Although farms in Sub-Saharan Africa will involve more risk, including potential political instability, poor access to infrastructure or irrigation, as well as issues surrounding challenges to ownership, the yields can be very attractive, with investors reaping returns of 15 or 20 per cent in some cases.

A European trend

Within Europe, only Denmark and Spain have seen average farmland prices drop over the last year or two, with upticks across the rest of the EU. Over the last decade, prices have grown across Britain, France, Italy and Germany.

The Netherlands is the home of record EU farmland prices, which average €49,575 per hectare, compared to €18,962 in Britain, €19,400 in Italy and €22,267 in parts of eastern Germany and €5,420 in France.

As you might expect, growth within the UK varies significantly between different types of farmland and regions. Larger arable farms have seen strong growth, while smaller livestock farms (where buildings, both part of the working farm and residential, may well account for the majority of the holding's value) have seen far weaker growth.

Research by Smiths Gore suggests that there is a significant variation between the marketing of farmland within the UK. The south-west and east of England are the most active regions, with 19,300 acres and 18,000 acres marketed respectively this year, compared to 4,500 acres in the north-east and 5,800 in the north-west.

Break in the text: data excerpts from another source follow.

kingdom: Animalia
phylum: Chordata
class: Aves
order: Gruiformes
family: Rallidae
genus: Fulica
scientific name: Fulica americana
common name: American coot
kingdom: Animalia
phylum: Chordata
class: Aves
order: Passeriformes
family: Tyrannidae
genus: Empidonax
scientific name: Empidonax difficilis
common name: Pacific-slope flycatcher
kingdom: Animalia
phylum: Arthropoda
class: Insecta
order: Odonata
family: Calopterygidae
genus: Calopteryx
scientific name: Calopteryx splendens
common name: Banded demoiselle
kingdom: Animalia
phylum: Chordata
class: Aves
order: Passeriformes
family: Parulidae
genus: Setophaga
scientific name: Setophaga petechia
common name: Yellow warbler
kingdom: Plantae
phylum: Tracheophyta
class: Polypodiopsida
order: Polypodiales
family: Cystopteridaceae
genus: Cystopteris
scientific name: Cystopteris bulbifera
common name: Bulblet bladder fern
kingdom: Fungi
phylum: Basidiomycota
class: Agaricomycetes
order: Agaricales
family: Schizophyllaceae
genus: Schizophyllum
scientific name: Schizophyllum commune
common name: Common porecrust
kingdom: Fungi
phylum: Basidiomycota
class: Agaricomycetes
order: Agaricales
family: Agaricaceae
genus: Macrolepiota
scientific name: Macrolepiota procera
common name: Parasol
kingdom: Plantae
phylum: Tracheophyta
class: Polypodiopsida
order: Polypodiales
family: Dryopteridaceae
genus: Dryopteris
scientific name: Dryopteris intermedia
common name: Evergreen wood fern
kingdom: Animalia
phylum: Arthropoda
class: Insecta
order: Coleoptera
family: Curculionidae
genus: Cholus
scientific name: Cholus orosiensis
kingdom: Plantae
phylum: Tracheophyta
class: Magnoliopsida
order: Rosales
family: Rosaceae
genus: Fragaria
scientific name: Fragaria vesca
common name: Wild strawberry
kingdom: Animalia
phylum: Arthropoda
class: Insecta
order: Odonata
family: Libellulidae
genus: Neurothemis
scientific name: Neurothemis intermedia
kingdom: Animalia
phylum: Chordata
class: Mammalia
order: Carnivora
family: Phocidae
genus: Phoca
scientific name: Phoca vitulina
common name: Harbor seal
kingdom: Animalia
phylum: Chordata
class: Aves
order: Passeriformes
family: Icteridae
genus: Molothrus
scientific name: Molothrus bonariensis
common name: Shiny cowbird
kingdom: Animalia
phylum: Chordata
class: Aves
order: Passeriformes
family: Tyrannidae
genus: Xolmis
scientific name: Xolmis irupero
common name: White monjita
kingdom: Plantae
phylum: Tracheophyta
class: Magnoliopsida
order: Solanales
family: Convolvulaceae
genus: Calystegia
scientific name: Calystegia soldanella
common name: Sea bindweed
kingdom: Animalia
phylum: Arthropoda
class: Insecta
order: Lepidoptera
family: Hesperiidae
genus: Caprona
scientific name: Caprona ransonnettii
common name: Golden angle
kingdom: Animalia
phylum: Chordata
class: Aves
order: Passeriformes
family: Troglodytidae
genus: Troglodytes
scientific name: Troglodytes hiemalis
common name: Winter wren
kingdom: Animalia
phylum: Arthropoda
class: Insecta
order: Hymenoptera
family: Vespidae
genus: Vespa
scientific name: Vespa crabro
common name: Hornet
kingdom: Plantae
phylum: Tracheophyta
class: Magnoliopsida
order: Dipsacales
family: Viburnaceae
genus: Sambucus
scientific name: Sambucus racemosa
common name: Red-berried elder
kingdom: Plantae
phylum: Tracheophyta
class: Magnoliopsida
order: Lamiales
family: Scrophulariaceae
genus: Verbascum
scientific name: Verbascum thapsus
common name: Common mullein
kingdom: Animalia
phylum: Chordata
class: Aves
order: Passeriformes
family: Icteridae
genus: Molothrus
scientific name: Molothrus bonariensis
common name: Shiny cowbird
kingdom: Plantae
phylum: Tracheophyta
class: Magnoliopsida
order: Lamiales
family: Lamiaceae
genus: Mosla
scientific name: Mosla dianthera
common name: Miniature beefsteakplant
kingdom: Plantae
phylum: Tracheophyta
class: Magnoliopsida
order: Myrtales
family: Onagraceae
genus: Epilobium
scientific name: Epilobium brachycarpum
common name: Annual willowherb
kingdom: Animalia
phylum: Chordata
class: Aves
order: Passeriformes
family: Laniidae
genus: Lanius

Private investors and high-net-worth individuals have also been buying up UK farmland, with tax benefits seen as a contributing factor. These include generous tax breaks on inheritance
and capital gains tax. Land is exempt from inheritance tax, provided it is actively farmed.

While capital growth for UK farms has been very positive, it must be remembered that average yields can be low (between 1 and 2 per cent). This may also discourage some potential investors.

Although we do not expect the dramatic rises in farmland values to continue over the next decade, strong demand and limited supply will mean that prices are likely to remain stable, at the very least, for the foreseeable future.